Problem to work on:
Wherever the string "unconnected" shows up in the data below, copy the whole line.

BEGIN Records for processing

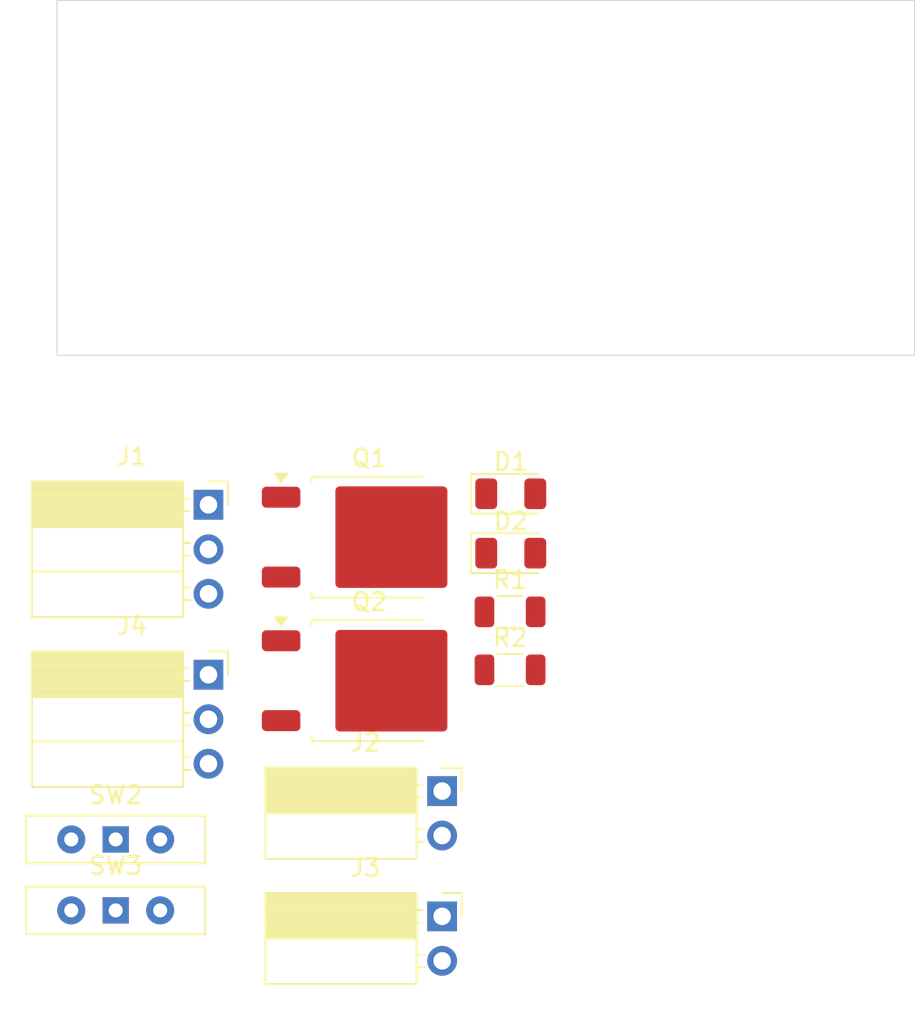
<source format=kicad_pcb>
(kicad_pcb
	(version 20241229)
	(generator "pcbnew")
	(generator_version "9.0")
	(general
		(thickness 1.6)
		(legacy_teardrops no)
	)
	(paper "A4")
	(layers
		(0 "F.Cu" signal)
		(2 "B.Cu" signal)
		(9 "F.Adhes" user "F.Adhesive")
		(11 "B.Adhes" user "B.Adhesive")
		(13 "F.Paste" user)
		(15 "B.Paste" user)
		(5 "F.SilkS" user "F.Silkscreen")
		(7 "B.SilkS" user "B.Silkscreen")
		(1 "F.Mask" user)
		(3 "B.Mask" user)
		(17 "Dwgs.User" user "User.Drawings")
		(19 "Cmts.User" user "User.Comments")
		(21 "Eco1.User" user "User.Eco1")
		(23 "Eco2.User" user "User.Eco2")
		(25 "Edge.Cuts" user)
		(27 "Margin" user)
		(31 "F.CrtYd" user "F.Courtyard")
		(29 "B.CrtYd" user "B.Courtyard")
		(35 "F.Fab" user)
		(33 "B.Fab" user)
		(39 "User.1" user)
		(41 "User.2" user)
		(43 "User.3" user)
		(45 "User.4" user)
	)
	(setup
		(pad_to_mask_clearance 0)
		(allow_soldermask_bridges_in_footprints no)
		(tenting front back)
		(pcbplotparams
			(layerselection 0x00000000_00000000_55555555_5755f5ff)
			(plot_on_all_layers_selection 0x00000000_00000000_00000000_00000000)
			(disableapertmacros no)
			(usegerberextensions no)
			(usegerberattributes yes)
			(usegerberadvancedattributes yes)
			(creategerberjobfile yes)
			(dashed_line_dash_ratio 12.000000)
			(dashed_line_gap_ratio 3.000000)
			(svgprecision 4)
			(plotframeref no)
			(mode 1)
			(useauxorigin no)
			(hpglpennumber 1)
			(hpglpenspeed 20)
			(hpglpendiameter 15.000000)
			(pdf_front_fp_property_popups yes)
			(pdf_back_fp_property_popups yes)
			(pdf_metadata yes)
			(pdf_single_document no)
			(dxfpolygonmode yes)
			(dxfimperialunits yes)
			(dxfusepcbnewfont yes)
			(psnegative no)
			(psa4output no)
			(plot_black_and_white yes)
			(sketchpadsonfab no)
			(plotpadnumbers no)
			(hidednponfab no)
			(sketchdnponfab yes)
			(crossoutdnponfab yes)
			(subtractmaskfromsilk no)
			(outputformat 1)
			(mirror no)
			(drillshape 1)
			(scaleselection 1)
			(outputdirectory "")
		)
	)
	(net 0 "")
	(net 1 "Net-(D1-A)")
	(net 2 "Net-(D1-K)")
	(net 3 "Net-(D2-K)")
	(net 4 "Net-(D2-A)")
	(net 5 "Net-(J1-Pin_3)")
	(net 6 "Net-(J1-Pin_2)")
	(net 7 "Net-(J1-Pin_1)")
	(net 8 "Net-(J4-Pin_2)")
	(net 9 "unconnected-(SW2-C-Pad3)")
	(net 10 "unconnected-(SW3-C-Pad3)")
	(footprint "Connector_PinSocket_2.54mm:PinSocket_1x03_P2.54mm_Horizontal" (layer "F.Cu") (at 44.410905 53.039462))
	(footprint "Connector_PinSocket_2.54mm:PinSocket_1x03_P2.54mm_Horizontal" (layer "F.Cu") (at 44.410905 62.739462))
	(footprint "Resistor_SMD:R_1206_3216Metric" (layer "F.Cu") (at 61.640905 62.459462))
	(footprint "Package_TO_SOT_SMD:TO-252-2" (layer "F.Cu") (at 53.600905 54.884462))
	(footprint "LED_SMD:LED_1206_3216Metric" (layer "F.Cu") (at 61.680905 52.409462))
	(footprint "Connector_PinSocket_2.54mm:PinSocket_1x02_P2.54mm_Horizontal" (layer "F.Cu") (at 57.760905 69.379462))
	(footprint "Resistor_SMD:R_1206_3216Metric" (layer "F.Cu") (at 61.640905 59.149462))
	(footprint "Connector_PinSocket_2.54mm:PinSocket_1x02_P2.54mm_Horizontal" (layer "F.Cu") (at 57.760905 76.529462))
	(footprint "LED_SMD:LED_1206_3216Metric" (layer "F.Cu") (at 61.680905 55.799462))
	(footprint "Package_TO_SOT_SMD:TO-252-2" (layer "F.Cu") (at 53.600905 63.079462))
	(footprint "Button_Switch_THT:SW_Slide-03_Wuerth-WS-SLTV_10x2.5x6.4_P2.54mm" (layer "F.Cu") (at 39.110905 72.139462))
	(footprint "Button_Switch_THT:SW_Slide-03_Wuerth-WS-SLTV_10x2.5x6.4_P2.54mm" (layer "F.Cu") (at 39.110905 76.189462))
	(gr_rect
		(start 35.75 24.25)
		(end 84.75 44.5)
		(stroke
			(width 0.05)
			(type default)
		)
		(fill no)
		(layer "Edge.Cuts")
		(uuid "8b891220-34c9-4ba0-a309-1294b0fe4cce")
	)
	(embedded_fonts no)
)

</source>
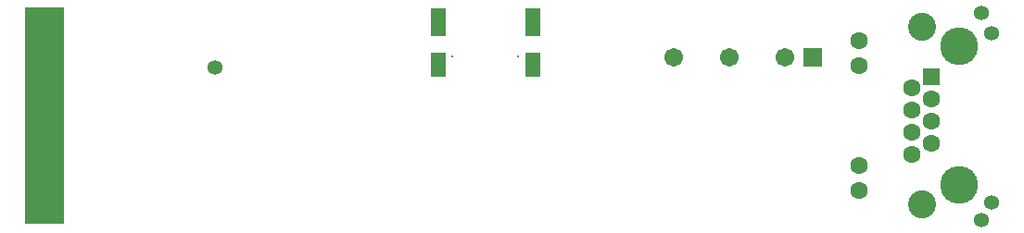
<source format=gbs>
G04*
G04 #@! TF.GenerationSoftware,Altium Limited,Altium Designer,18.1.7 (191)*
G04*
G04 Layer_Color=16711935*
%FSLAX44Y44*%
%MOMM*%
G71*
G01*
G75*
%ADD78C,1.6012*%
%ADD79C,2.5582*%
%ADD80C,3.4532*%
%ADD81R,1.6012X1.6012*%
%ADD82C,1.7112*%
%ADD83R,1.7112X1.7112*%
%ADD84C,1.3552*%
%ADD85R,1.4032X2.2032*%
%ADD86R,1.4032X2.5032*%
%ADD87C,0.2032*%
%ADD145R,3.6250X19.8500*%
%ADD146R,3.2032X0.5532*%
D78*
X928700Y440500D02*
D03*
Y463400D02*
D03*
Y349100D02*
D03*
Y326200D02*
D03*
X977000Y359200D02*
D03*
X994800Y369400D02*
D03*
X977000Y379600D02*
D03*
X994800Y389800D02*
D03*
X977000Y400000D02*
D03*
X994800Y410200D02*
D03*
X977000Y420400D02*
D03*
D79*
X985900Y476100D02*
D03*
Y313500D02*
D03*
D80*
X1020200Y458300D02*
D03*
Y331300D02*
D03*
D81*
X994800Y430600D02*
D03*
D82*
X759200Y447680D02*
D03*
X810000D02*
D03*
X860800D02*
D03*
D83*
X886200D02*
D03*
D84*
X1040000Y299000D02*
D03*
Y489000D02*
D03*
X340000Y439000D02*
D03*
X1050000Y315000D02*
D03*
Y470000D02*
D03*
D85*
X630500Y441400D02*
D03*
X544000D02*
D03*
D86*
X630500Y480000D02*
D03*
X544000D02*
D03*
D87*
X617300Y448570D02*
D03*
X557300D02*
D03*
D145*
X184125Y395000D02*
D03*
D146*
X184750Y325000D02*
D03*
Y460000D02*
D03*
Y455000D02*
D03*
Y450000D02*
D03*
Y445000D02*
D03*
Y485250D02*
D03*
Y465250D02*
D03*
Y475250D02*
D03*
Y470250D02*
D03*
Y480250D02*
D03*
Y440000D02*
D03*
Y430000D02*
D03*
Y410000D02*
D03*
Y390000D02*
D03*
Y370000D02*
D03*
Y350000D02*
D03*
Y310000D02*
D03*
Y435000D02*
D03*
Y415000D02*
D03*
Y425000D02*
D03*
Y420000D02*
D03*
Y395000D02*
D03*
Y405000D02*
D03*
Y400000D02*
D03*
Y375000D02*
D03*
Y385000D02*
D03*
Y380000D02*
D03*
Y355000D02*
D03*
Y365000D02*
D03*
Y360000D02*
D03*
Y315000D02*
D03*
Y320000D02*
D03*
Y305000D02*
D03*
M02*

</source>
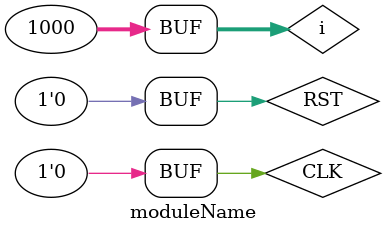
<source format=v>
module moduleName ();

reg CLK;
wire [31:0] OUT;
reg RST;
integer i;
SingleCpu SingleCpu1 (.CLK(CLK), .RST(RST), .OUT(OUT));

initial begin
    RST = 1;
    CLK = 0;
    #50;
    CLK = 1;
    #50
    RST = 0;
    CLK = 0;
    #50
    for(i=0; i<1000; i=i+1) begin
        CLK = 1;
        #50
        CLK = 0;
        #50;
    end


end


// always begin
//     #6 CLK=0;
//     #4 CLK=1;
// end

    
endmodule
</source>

END Records for processing

Result of this exercise:
	(net 9 "unconnected-(SW2-C-Pad3)")
	(net 10 "unconnected-(SW3-C-Pad3)")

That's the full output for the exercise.